Open stweil opened 4 years ago
A simple workaround could ignore all line images with an image height larger than the image width. Images with a small height should not be ignored (otherwise line numbers like I
or 1
might not be trained).
Sounds challenging.
An improved heuristic under the assumption of mostly correct transcriptions could estimate the line proportions from font metrics. But it would not work for nearly quadratic images.
Just looked into the page xml of the above example ONB_ibn_19110701_010.xml
:
<TextLine id="line_1547100913156_36" custom="readingOrder {index:2;}">
<Coords points="2307,2829 2320,2628 2370,2631 2357,2832"/>
<Baseline points="2352,2832 2365,2631"/>
<TextEquiv>
<Unicode>Celsiusgraden</Unicode>
</TextEquiv>
</TextLine>
The Baseline
tells us:
x1 - x2 = 2352 - 2365 = -13
y1 - y2 = 2832 - 2631 = 201
We can calculate the skew (and orientation) from it or just ocr the line image with tesseract:
<p class='ocr_par' id='par_1_1' lang='ubma/frak2021_0.905_1587027_9141630' title="bbox 0 5 62 201">
<span class='ocr_line' id='line_1_1' title="bbox 27 5 62 201; baseline -65.333 522.667; x_size 34; x_descenders 8; x_ascenders 8">
<span class='ocrx_word' id='word_1_1' title='bbox 27 5 62 201; x_wconf 0'>vabsnni</span>
</span>
<span class='ocr_line' id='line_1_2' title="bbox 0 52 20 142; baseline -45 0; x_size 35.5; x_descenders 8.5; x_ascenders 8.5">
<span class='ocrx_word' id='word_1_2' title='bbox 2 52 20 79; x_wconf 40'>11</span>
<span class='ocrx_word' id='word_1_3' title='bbox 0 100 19 142; x_wconf 27'>an!</span>
</span>
</p>
This gives
baseline -65.333 => -89.1230877852261 ~ -90 degrees clockwise
baseline -45 => -88.7269699799433 ~ -90 degrees clockwise
Result of Tesseract on the rotated image (CER 0.0):
<p class='ocr_par' id='par_1_1' lang='ubma/frak2021_0.905_1587027_9141630' title="bbox 3 0 199 62">
<span class='ocr_line' id='line_1_1' title="bbox 62 0 152 20; baseline 0.011 -1; x_size 35.5; x_descenders 8.5; x_ascenders 8.5">
<span class='ocrx_word' id='word_1_1' title='bbox 62 0 104 19; x_wconf 34'>ur</span>
<span class='ocrx_word' id='word_1_2' title='bbox 125 2 152 20; x_wconf 82'>in</span>
</span>
<span class='ocr_line' id='line_1_2' title="bbox 3 27 199 62; baseline 0.015 -9; x_size 34; x_descenders 8; x_ascenders 8">
<span class='ocrx_word' id='word_1_3' title='bbox 3 27 199 62; x_wconf 86'>Celſiusgraden</span>
</span>
</p>
Now we can cut out the image of the most similar line and update Page-XML (keeping the semantics of <Baseline points="2352,2832 2365,2631" />
).
Just for information:
There are 273 TextLine
entries in the XML files, where the skew of the Baseline
is larger than (+/-) 10 degrees. Some of them have already rotated line images. Some of the skews are not a multiple of 90 degrees, mainly in advertisements
@JKamlah, the latest update now has better baselines and bounding coordinates, but still no indicator whether some text is written vertically or otherwise rotated. I am not sure whether PAGE XML has a special indicator for rotated text or whether it only relies on the baseline information. Here is an example of a baseline for vertical text: <Baseline points="2761,4416 2764,4078 2761,3869"/>
. Maybe that baseline could be simplified by removing the 2nd point.

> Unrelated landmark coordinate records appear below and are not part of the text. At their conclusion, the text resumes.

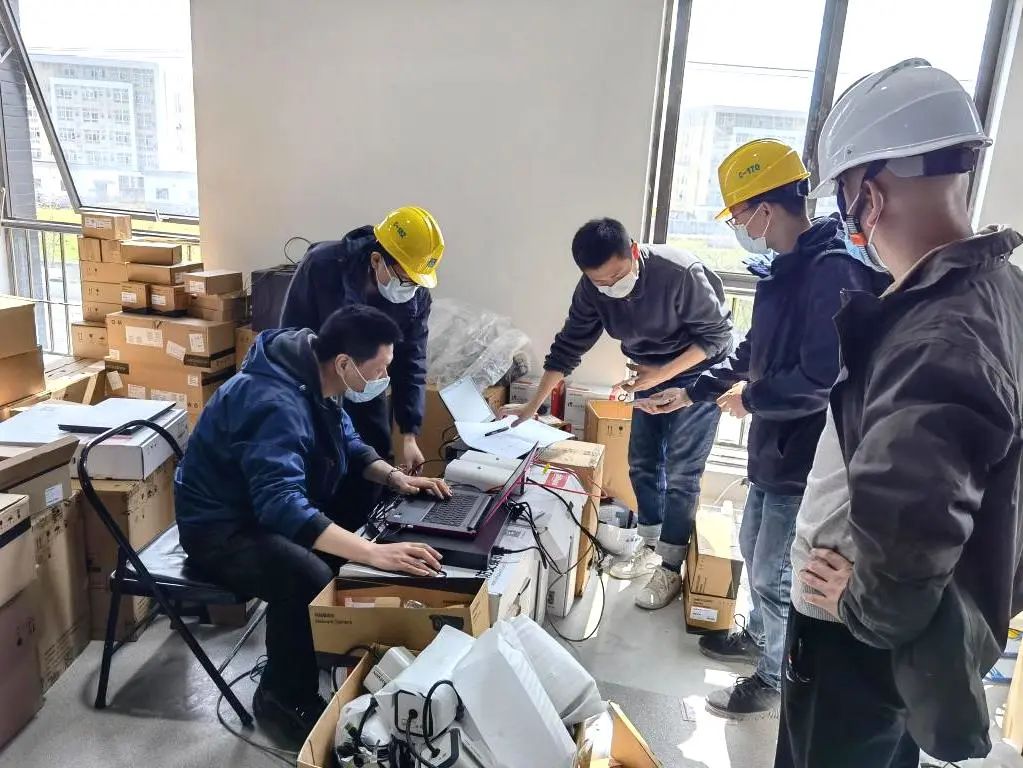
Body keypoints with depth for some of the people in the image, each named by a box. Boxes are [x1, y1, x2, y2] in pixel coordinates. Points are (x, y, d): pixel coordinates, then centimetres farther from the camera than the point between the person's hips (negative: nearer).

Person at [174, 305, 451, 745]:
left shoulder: (315, 381, -4)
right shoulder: (275, 403, -33)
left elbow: (349, 445, 11)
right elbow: (282, 507, -44)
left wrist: (395, 478, -7)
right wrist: (374, 553, -50)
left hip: (270, 508, 9)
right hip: (222, 528, -9)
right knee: (309, 579, -33)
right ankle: (282, 699, -8)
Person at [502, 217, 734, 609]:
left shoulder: (681, 273, -32)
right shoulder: (591, 289, -16)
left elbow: (716, 334, -21)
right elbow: (568, 347, -7)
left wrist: (662, 374, -30)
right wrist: (533, 406, -6)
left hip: (699, 371, -5)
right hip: (653, 372, 6)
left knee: (680, 473, -5)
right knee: (642, 464, 9)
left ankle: (671, 569, 8)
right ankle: (651, 548, 27)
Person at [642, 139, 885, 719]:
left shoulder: (834, 272, -25)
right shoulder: (783, 269, 6)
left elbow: (824, 381, -32)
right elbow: (753, 351, 17)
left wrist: (749, 400, -17)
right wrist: (691, 393, 18)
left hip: (807, 460, -9)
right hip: (775, 449, 9)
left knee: (777, 574, 7)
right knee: (755, 550, 25)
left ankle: (778, 679, 29)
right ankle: (759, 636, 49)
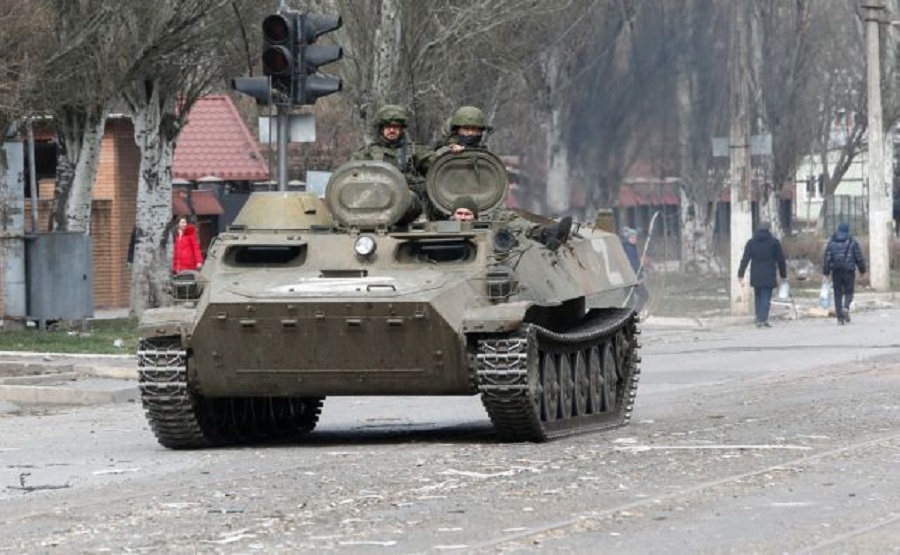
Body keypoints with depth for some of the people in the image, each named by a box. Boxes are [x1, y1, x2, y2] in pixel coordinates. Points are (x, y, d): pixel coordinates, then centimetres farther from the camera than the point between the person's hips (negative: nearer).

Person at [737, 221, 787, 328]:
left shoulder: (751, 242, 6)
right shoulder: (774, 242, -2)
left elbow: (745, 260, 2)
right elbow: (780, 260, 1)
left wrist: (741, 275, 1)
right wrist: (783, 275, 11)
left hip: (755, 276, 3)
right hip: (769, 276, -3)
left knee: (758, 297, 13)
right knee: (766, 297, -3)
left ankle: (759, 319, 14)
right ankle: (762, 319, -16)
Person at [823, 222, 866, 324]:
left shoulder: (831, 242, 5)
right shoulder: (852, 242, -1)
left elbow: (827, 258, 3)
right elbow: (859, 258, 0)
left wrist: (826, 273, 5)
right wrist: (862, 270, 11)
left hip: (836, 272, 2)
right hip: (849, 271, -2)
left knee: (838, 294, 7)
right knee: (848, 292, 6)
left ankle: (839, 316, 3)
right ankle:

What should we do with textlines without a baseline? Such textlines exist in the latest PAGE XML.
@stweil there are two attributes for the TextRegionType in the PAGE XML format: orientation and readingOrientation. I will see if it is possible to add some information about the text rotation in Transkribus. At least for vertically stacked text the baseline points will not be sufficient without further information.
There should be baseline information for every textline. We will fix this immediately.
The baselines should now all be in place: 51fd52e51e4eca65c7ed32114aecdec3f3c1fb1c
A certain number of pages contains text written vertically. This is typically used in head rows of tables.
Example page: ONB_ibn_19110701_010.tif
The corresponding line boxes are not rotated, so also contain text written vertically. They are not suitable for training or evaluation. In addition the sample line image contains two text lines.